Posted By Eric Yau, Mar 25, 2008

As our van was entering the City of New Orleans, I had a feeling of inexplicable excitement. It's been two years since my last community service activity here, and I was eager to see for myself the transformations in the city since my last visit. To my dismay, it was one disappointment after another. The first building that I saw was the abandoned hotel in which I slept in during my last visit. It is still abandoned (with a huge "for sale" banner), and it seems to have deteriorated from its already dilapidated condition. The outside walls were all dirty, most of the windows were cracked, and the parking structure was filled with trash.

As I was trying to come to terms with this disappointment, the eye-soaring tent city appeared before my eyes. To make it more disturbing, the tent city is located under the overpass (next to the abandoned hotel that I stayed in) where we used to have meals when I was here last. Now, this dirty and dusty "dining hall" is filled with rows and rows of tents, occupied by people who have been kicked out from their FEMA trailers and can't afford to rent houses in the city.

I kept asking myself the same question - What is going on here?

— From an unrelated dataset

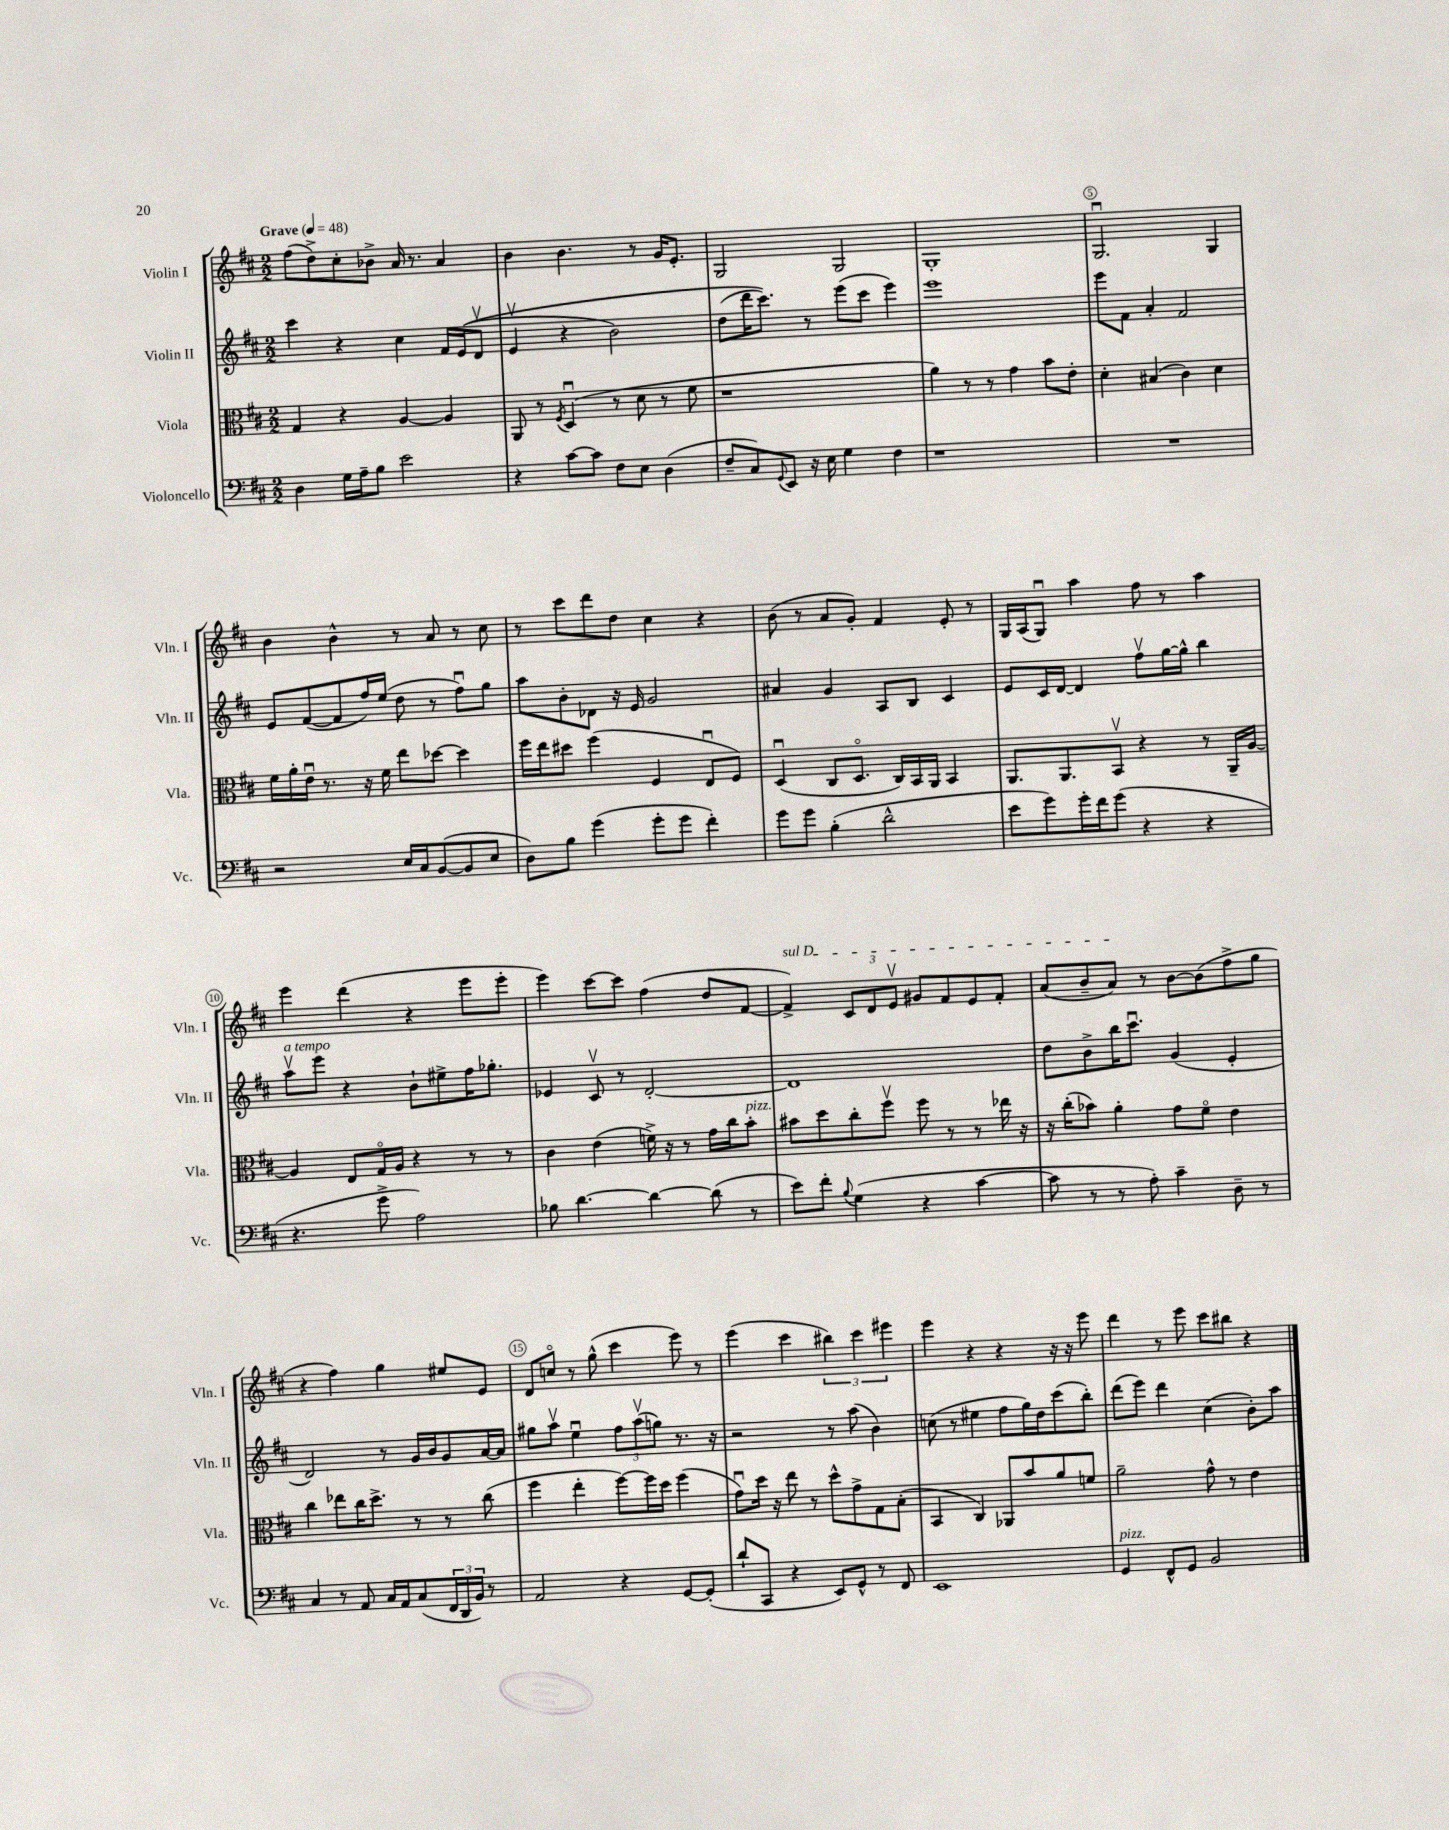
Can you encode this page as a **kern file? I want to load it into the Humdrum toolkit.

I remember the purpose of my last community service trip was to help victims clean out their homes, so they could move out of their FEMA trailers as soon as possible, and rebuild their homes in order to lead a normal life. But what I saw was the exact opposite, instead, people are moving from a trailer to a tent.

These disappointments were well illustrated during our orientation sessions at Tulane and Mississippi Center for Justice. It was mind-boggling to learn that instead of helping Katrina victims, city and state governments in both Louisiana and Mississippi are actually pursuing policies aimed at worsening the situation. In New Orleans, we have people driven from their trailers to live in tents. In Gulfport, we have government diverting federal funds earmarked for home-rebuilding being used to subsidize projects like improving ports facilities.

Personally, it was really distressing to see the situation deteriorating from bad to worse, I really hope that our work this week would create awareness in whatever ways possible of the continuing problems experienced by Katrina victims.